# Exercise objective:
Convert these lines into a Markdown table with the columns "No." and "Line," numbering each row and skipping any blank lines. Leave the pictures out of the table.

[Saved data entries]
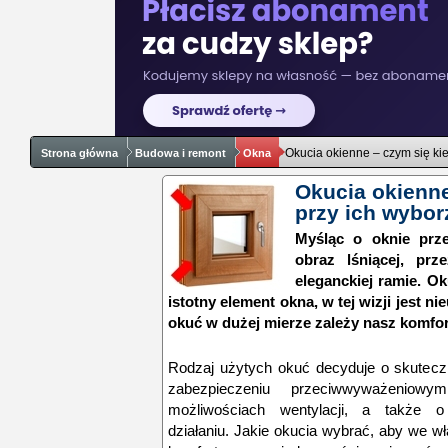
Okucia okienne – czym się ki
Strona główna
Budowa i remont
Okna
Okucia okienne
przy ich wybor
Myśląc o oknie prz
obraz lśniącej, prz
eleganckiej ramie. Ok
istotny element okna, w tej wizji jest n
okuć w dużej mierze zależy nasz komfor
Rodzaj użytych okuć decyduje o skutecz
zabezpieczeniu przeciwwyważeniow
możliwościach wentylacji, a także 
działaniu. Jakie okucia wybrać, aby we 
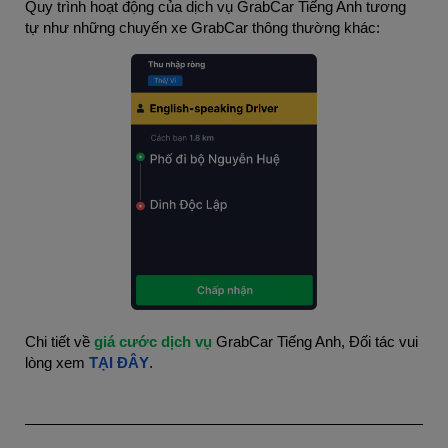
Quy trình hoạt động của dịch vụ GrabCar Tiếng Anh tương 
tự như những chuyến xe GrabCar thông thường khác:
Chi tiết về
 giá cước dịch vụ 
GrabCar Tiếng Anh, Đối tác vui 
lòng xem 
TẠI ĐÂY
.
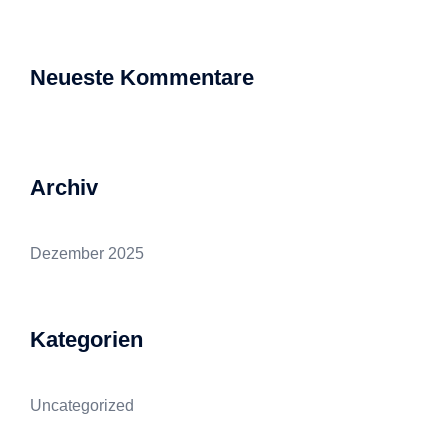
Neueste Kommentare
Archiv
Dezember 2025
Kategorien
Uncategorized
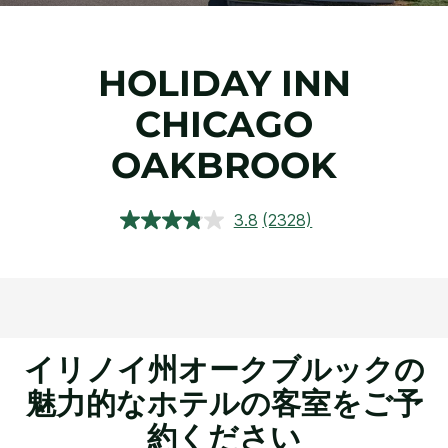
HOLIDAY INN
CHICAGO
OAKBROOK
3.8
(2328)
レ
ビ
ュ
ー
を
読
む.
同
じ
イリノイ州オークブルックの
ペ
ー
魅力的なホテルの客室をご予
ジ
の
約ください
リ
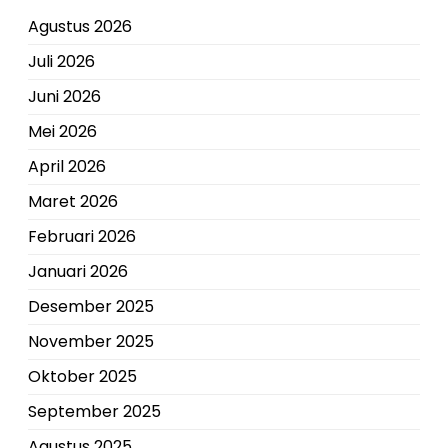
Agustus 2026
Juli 2026
Juni 2026
Mei 2026
April 2026
Maret 2026
Februari 2026
Januari 2026
Desember 2025
November 2025
Oktober 2025
September 2025
Agustus 2025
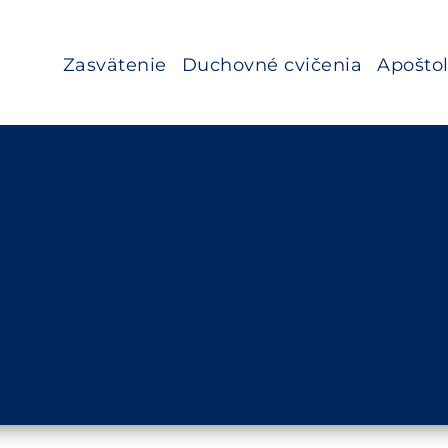
Zasvätenie
Duchovné cvičenia
Apošto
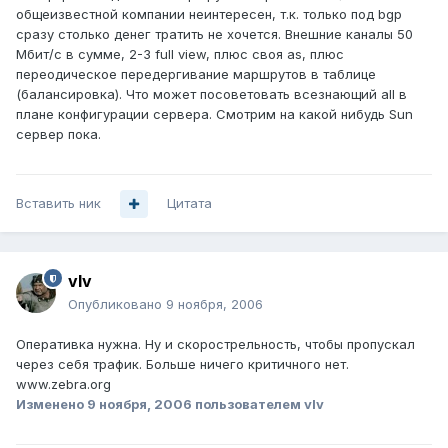
общеизвестной компании неинтересен, т.к. только под bgp
сразу столько денег тратить не хочется. Внешние каналы 50
Мбит/c в сумме, 2-3 full view, плюс своя as, плюс
переодическое передергивание маршрутов в таблице
(балансировка). Что может посоветовать всезнающий all в
плане конфигурации сервера. Смотрим на какой нибудь Sun
сервер пока.
Вставить ник
Цитата
vIv
Опубликовано
9 ноября, 2006
Оперативка нужна. Ну и скорострельность, чтобы пропускал
через себя трафик. Больше ничего критичного нет.
www.zebra.org
Изменено
9 ноября, 2006
пользователем vIv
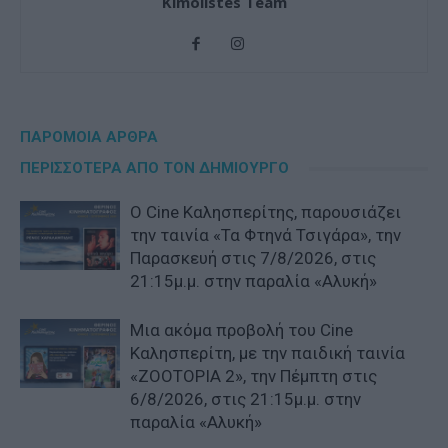
Kimolistes Team
ΠΑΡΟΜΟΙΑ ΑΡΘΡΑ
ΠΕΡΙΣΣΟΤΕΡΑ ΑΠΟ ΤΟΝ ΔΗΜΙΟΥΡΓΟ
Ο Cine Καλησπερίτης, παρουσιάζει
την ταινία «Τα Φτηνά Τσιγάρα», την
Παρασκευή στις 7/8/2026, στις
21:15μ.μ. στην παραλία «Αλυκή»
Μια ακόμα προβολή του Cine
Καλησπερίτη, με την παιδική ταινία
«ZOOTOPIA 2», την Πέμπτη στις
6/8/2026, στις 21:15μ.μ. στην
παραλία «Αλυκή»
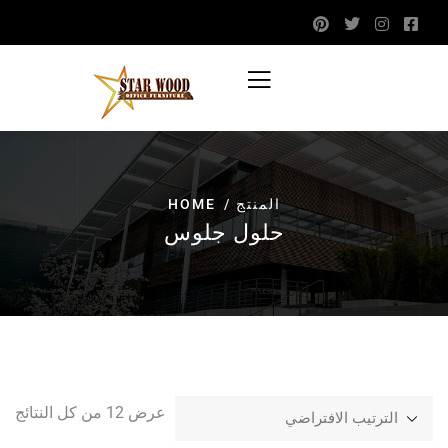
المنتج
HOME
حلول جلوس
عرض ⁦12⁩ من كل النتائج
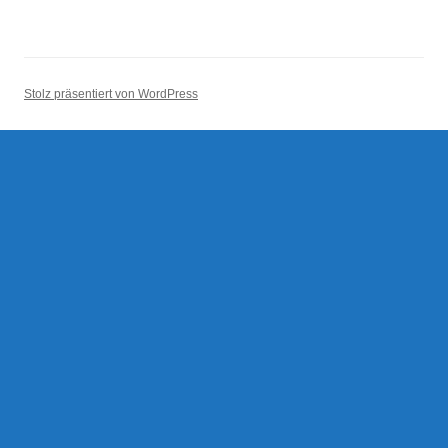
Stolz präsentiert von WordPress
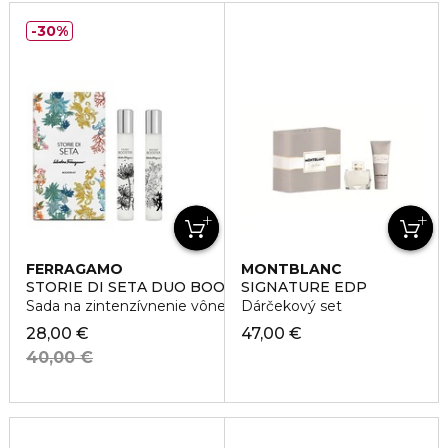
30%
FERRAGAMO
MONTBLANC
STORIE DI SETA DUO BOOSTER KIT
SIGNATURE EDP
Sada na zintenzívnenie vône parfumov
Dárčekový set
28,00 €
47,00 €
40,00 €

# Final answer:
| No. | Line |
|---|---|
| 1 | Okucia okienne – czym się ki |
| 2 | Strona główna |
| 3 | Budowa i remont |
| 4 | Okna |
| 5 | Okucia okienne |
| 6 | przy ich wybor |
| 7 | Myśląc o oknie prz |
| 8 | obraz lśniącej, prz |
| 9 | eleganckiej ramie. Ok |
| 10 | istotny element okna, w tej wizji jest n |
| 11 | okuć w dużej mierze zależy nasz komfor |
| 12 | Rodzaj użytych okuć decyduje o skutecz |
| 13 | zabezpieczeniu przeciwwyważeniow |
| 14 | możliwościach wentylacji, a także  |
| 15 | działaniu. Jakie okucia wybrać, aby we  |
| 16 | Quy trình hoạt động của dịch vụ GrabCar Tiếng Anh tương  |
| 17 | tự như những chuyến xe GrabCar thông thường khác: |
| 18 | Chi tiết về |
| 19 |  giá cước dịch vụ  |
| 20 | GrabCar Tiếng Anh, Đối tác vui  |
| 21 | lòng xem  |
| 22 | TẠI ĐÂY |
| 23 | . |
| 24 | Neueste Kommentare |
| 25 | Archiv |
| 26 | Dezember 2025 |
| 27 | Kategorien |
| 28 | Uncategorized |
| 29 | HOLIDAY INN |
| 30 | CHICAGO |
| 31 | OAKBROOK |
| 32 | 3.8 |
| 33 | (2328) |
| 34 | レ |
| 35 | ビ |
| 36 | ュ |
| 37 | ー |
| 38 | を |
| 39 | 読 |
| 40 | む. |
| 41 | 同 |
| 42 | じ |
| 43 | イリノイ州オークブルックの |
| 44 | ペ |
| 45 | ー |
| 46 | 魅力的なホテルの客室をご予 |
| 47 | ジ |
| 48 | の |
| 49 | 約ください |
| 50 | リ |
| 51 | Agustus 2026 |
| 52 | Juli 2026 |
| 53 | Juni 2026 |
| 54 | Mei 2026 |
| 55 | April 2026 |
| 56 | Maret 2026 |
| 57 | Februari 2026 |
| 58 | Januari 2026 |
| 59 | Desember 2025 |
| 60 | November 2025 |
| 61 | Oktober 2025 |
| 62 | September 2025 |
| 63 | Agustus 2025 |
| 64 | Zasvätenie |
| 65 | Duchovné cvičenia |
| 66 | Apošto |
| 67 | общеизвестной компании неинтересен, т.к. только под bgp |
| 68 | сразу столько денег тратить не хочется. Внешние каналы 50 |
| 69 | Мбит/c в сумме, 2-3 full view, плюс своя as, плюс |
| 70 | переодическое передергивание маршрутов в таблице |
| 71 | (балансировка). Что может посоветовать всезнающий all в |
| 72 | плане конфигурации сервера. Смотрим на какой нибудь Sun |
| 73 | сервер пока. |
| 74 | Вставить ник |
| 75 | Цитата |
| 76 | vIv |
| 77 | Опубликовано |
| 78 | 9 ноября, 2006 |
| 79 | Оперативка нужна. Ну и скорострельность, чтобы пропускал |
| 80 | через себя трафик. Больше ничего критичного нет. |
| 81 | www.zebra.org |
| 82 | Изменено |
| 83 | 9 ноября, 2006 |
| 84 | пользователем vIv |
| 85 | Kimolistes Team |
| 86 | ΠΑΡΟΜΟΙΑ ΑΡΘΡΑ |
| 87 | ΠΕΡΙΣΣΟΤΕΡΑ ΑΠΟ ΤΟΝ ΔΗΜΙΟΥΡΓΟ |
| 88 | Ο Cine Καλησπερίτης, παρουσιάζει |
| 89 | την ταινία «Τα Φτηνά Τσιγάρα», την |
| 90 | Παρασκευή στις 7/8/2026, στις |
| 91 | 21:15μ.μ. στην παραλία «Αλυκή» |
| 92 | Μια ακόμα προβολή του Cine |
| 93 | Καλησπερίτη, με την παιδική ταινία |
| 94 | «ZOOTOPIA 2», την Πέμπτη στις |
| 95 | 6/8/2026, στις 21:15μ.μ. στην |
| 96 | παραλία «Αλυκή» |
| 97 | المنتج |
| 98 | HOME |
| 99 | حلول جلوس |
| 100 | عرض ⁦12⁩ من كل النتائج |
| 101 | Stolz präsentiert von WordPress |
| 102 | 30% |
| 103 | FERRAGAMO |
| 104 | MONTBLANC |
| 105 | STORIE DI SETA DUO BOOSTER KIT |
| 106 | SIGNATURE EDP |
| 107 | Sada na zintenzívnenie vône parfumov |
| 108 | Dárčekový set |
| 109 | 28,00 € |
| 110 | 47,00 € |
| 111 | 40,00 € |